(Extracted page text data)

+ + + + + + +

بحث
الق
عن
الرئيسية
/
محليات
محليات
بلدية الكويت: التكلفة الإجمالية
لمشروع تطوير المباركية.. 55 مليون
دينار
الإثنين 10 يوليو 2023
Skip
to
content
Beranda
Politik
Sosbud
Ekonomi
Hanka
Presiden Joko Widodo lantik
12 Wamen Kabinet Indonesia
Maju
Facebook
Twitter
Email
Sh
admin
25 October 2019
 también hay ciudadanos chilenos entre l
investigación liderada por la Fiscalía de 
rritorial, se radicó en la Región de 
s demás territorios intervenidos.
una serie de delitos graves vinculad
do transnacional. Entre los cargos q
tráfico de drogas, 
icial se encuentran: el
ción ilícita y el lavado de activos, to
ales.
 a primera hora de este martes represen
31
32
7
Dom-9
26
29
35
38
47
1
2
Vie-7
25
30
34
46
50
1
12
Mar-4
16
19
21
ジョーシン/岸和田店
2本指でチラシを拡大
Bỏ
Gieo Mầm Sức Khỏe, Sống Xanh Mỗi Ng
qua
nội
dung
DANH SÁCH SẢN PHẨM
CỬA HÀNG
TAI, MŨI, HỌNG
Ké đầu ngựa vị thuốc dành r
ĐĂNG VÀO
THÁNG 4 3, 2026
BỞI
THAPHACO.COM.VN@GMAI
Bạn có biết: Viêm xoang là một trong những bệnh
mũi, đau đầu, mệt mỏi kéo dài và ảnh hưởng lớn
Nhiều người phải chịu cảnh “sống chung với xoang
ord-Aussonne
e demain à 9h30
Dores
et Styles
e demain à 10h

+ + + + + + +

• Task details:
Transcribe the data word for word.

• Response to the exercise:
بحث
الق
عن
الرئيسية
/
محليات
محليات
بلدية الكويت: التكلفة الإجمالية
لمشروع تطوير المباركية.. 55 مليون
دينار
الإثنين 10 يوليو 2023
Skip
to
content
Beranda
Politik
Sosbud
Ekonomi
Hanka
Presiden Joko Widodo lantik
12 Wamen Kabinet Indonesia
Maju
Facebook
Twitter
Email
Sh
admin
25 October 2019
 también hay ciudadanos chilenos entre l
investigación liderada por la Fiscalía de 
rritorial, se radicó en la Región de 
s demás territorios intervenidos.
una serie de delitos graves vinculad
do transnacional. Entre los cargos q
tráfico de drogas, 
icial se encuentran: el
ción ilícita y el lavado de activos, to
ales.
 a primera hora de este martes represen
31
32
7
Dom-9
26
29
35
38
47
1
2
Vie-7
25
30
34
46
50
1
12
Mar-4
16
19
21
ジョーシン/岸和田店
2本指でチラシを拡大
Bỏ
Gieo Mầm Sức Khỏe, Sống Xanh Mỗi Ng
qua
nội
dung
DANH SÁCH SẢN PHẨM
CỬA HÀNG
TAI, MŨI, HỌNG
Ké đầu ngựa vị thuốc dành r
ĐĂNG VÀO
THÁNG 4 3, 2026
BỞI
THAPHACO.COM.VN@GMAI
Bạn có biết: Viêm xoang là một trong những bệnh
mũi, đau đầu, mệt mỏi kéo dài và ảnh hưởng lớn
Nhiều người phải chịu cảnh “sống chung với xoang
ord-Aussonne
e demain à 9h30
Dores
et Styles
e demain à 10h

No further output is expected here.